■ Task requirements
Exactly as written, return the entries below, minus any pictures.

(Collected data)
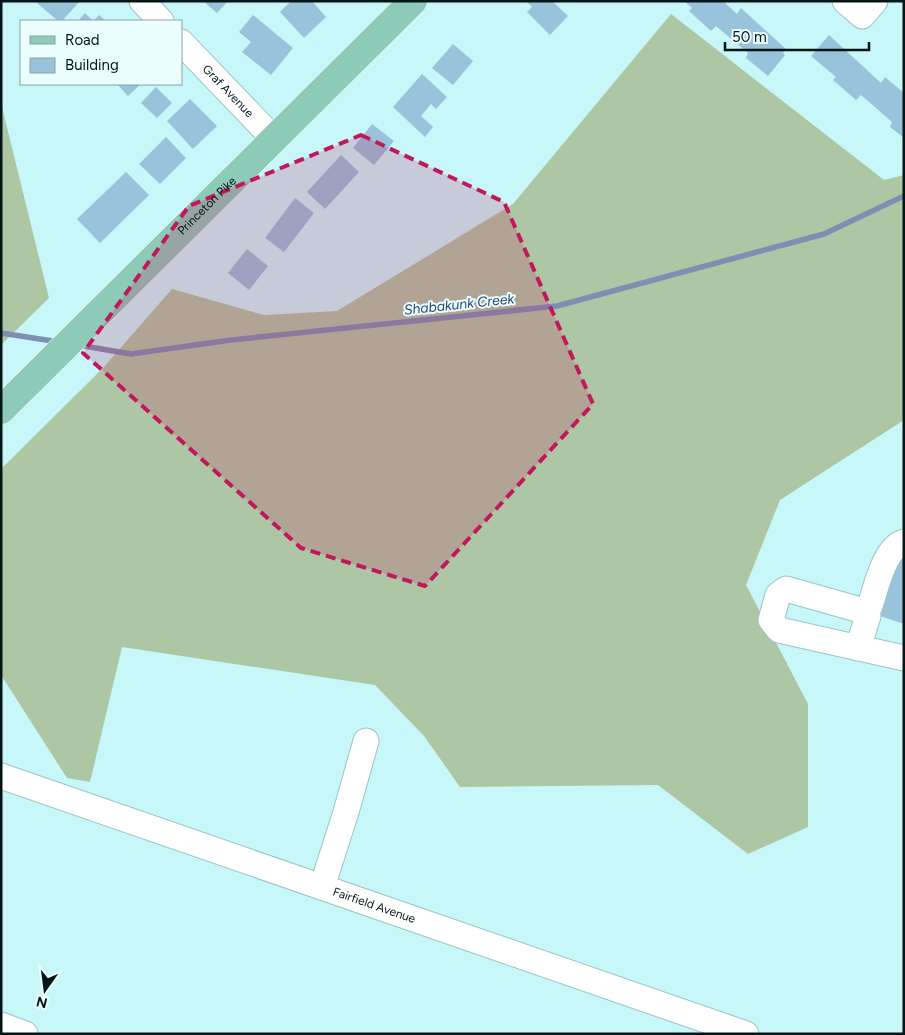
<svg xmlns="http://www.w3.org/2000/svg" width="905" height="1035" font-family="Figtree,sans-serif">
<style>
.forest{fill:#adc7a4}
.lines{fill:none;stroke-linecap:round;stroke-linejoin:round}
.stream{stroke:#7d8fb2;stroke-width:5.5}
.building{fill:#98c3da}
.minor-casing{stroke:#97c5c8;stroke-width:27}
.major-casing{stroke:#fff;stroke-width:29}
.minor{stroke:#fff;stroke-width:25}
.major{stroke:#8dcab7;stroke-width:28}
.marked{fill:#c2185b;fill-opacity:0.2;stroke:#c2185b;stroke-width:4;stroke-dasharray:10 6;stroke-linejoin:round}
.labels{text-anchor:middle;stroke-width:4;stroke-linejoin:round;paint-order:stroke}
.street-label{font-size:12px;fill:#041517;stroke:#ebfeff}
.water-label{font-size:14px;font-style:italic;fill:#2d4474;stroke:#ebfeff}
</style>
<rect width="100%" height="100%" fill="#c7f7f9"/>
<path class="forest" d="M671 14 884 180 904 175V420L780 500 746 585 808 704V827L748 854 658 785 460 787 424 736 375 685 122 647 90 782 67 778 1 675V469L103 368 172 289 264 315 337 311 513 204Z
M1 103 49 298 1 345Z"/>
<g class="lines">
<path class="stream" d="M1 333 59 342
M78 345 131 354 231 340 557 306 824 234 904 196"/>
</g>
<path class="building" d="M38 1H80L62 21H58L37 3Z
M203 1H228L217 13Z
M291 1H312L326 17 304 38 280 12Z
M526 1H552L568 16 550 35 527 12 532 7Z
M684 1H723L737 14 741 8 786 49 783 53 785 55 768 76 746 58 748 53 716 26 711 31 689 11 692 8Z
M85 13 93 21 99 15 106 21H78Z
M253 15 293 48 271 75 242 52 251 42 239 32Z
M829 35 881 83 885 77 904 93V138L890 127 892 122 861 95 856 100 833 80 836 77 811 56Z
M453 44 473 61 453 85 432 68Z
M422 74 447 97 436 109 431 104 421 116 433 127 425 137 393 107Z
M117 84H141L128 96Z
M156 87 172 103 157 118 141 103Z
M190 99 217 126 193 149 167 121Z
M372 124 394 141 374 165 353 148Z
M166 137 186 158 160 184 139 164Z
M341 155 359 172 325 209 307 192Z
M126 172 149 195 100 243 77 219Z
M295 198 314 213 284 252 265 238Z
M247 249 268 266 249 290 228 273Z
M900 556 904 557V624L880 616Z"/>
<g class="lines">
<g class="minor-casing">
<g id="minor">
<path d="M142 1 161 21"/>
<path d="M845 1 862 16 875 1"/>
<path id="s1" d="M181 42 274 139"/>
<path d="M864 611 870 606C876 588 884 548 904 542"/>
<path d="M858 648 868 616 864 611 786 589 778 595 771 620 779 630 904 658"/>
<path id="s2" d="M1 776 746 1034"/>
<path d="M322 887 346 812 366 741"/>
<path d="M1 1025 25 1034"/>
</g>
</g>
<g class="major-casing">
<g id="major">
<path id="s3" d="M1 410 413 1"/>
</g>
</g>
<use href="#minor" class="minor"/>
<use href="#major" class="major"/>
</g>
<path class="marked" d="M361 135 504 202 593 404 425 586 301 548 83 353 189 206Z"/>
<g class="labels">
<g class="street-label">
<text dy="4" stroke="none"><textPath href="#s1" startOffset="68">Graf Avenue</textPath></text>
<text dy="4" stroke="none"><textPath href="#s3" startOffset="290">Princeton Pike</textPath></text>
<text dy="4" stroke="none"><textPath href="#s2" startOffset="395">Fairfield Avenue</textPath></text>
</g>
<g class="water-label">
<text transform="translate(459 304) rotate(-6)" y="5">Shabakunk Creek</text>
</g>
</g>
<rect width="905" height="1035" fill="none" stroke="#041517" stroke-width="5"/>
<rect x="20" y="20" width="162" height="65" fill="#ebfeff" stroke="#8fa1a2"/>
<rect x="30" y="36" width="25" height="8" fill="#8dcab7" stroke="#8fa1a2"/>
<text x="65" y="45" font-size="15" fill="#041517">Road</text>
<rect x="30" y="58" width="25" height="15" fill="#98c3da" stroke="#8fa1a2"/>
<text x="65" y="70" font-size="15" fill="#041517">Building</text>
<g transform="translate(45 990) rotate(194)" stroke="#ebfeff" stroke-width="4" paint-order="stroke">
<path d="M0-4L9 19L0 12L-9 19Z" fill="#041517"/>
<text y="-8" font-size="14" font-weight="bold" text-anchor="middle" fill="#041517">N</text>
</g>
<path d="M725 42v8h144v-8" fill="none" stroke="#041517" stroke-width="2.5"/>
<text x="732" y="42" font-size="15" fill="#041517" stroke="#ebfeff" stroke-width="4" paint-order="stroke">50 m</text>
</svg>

■ Response to this exercise
<svg xmlns="http://www.w3.org/2000/svg" width="905" height="1035" font-family="Figtree,sans-serif">
<style>
.forest{fill:#adc7a4}
.lines{fill:none;stroke-linecap:round;stroke-linejoin:round}
.stream{stroke:#7d8fb2;stroke-width:5.5}
.building{fill:#98c3da}
.minor-casing{stroke:#97c5c8;stroke-width:27}
.major-casing{stroke:#fff;stroke-width:29}
.minor{stroke:#fff;stroke-width:25}
.major{stroke:#8dcab7;stroke-width:28}
.marked{fill:#c2185b;fill-opacity:0.2;stroke:#c2185b;stroke-width:4;stroke-dasharray:10 6;stroke-linejoin:round}
.labels{text-anchor:middle;stroke-width:4;stroke-linejoin:round;paint-order:stroke}
.street-label{font-size:12px;fill:#041517;stroke:#ebfeff}
.water-label{font-size:14px;font-style:italic;fill:#2d4474;stroke:#ebfeff}
</style>
<rect width="100%" height="100%" fill="#c7f7f9"/>
<path class="forest" d="M671 14 884 180 904 175V420L780 500 746 585 808 704V827L748 854 658 785 460 787 424 736 375 685 122 647 90 782 67 778 1 675V469L103 368 172 289 264 315 337 311 513 204Z
M1 103 49 298 1 345Z"/>
<g class="lines">
<path class="stream" d="M1 333 59 342
M78 345 131 354 231 340 557 306 824 234 904 196"/>
</g>
<path class="building" d="M38 1H80L62 21H58L37 3Z
M203 1H228L217 13Z
M291 1H312L326 17 304 38 280 12Z
M526 1H552L568 16 550 35 527 12 532 7Z
M684 1H723L737 14 741 8 786 49 783 53 785 55 768 76 746 58 748 53 716 26 711 31 689 11 692 8Z
M85 13 93 21 99 15 106 21H78Z
M253 15 293 48 271 75 242 52 251 42 239 32Z
M829 35 881 83 885 77 904 93V138L890 127 892 122 861 95 856 100 833 80 836 77 811 56Z
M453 44 473 61 453 85 432 68Z
M422 74 447 97 436 109 431 104 421 116 433 127 425 137 393 107Z
M117 84H141L128 96Z
M156 87 172 103 157 118 141 103Z
M190 99 217 126 193 149 167 121Z
M372 124 394 141 374 165 353 148Z
M166 137 186 158 160 184 139 164Z
M341 155 359 172 325 209 307 192Z
M126 172 149 195 100 243 77 219Z
M295 198 314 213 284 252 265 238Z
M247 249 268 266 249 290 228 273Z
M900 556 904 557V624L880 616Z"/>
<g class="lines">
<g class="minor-casing">
<g id="minor">
<path d="M142 1 161 21"/>
<path d="M845 1 862 16 875 1"/>
<path id="s1" d="M181 42 274 139"/>
<path d="M864 611 870 606C876 588 884 548 904 542"/>
<path d="M858 648 868 616 864 611 786 589 778 595 771 620 779 630 904 658"/>
<path id="s2" d="M1 776 746 1034"/>
<path d="M322 887 346 812 366 741"/>
<path d="M1 1025 25 1034"/>
</g>
</g>
<g class="major-casing">
<g id="major">
<path id="s3" d="M1 410 413 1"/>
</g>
</g>
<use href="#minor" class="minor"/>
<use href="#major" class="major"/>
</g>
<path class="marked" d="M361 135 504 202 593 404 425 586 301 548 83 353 189 206Z"/>
<g class="labels">
<g class="street-label">
<text dy="4" stroke="none"><textPath href="#s1" startOffset="68">Graf Avenue</textPath></text>
<text dy="4" stroke="none"><textPath href="#s3" startOffset="290">Princeton Pike</textPath></text>
<text dy="4" stroke="none"><textPath href="#s2" startOffset="395">Fairfield Avenue</textPath></text>
</g>
<g class="water-label">
<text transform="translate(459 304) rotate(-6)" y="5">Shabakunk Creek</text>
</g>
</g>
<rect width="905" height="1035" fill="none" stroke="#041517" stroke-width="5"/>
<rect x="20" y="20" width="162" height="65" fill="#ebfeff" stroke="#8fa1a2"/>
<rect x="30" y="36" width="25" height="8" fill="#8dcab7" stroke="#8fa1a2"/>
<text x="65" y="45" font-size="15" fill="#041517">Road</text>
<rect x="30" y="58" width="25" height="15" fill="#98c3da" stroke="#8fa1a2"/>
<text x="65" y="70" font-size="15" fill="#041517">Building</text>
<g transform="translate(45 990) rotate(194)" stroke="#ebfeff" stroke-width="4" paint-order="stroke">
<path d="M0-4L9 19L0 12L-9 19Z" fill="#041517"/>
<text y="-8" font-size="14" font-weight="bold" text-anchor="middle" fill="#041517">N</text>
</g>
<path d="M725 42v8h144v-8" fill="none" stroke="#041517" stroke-width="2.5"/>
<text x="732" y="42" font-size="15" fill="#041517" stroke="#ebfeff" stroke-width="4" paint-order="stroke">50 m</text>
</svg>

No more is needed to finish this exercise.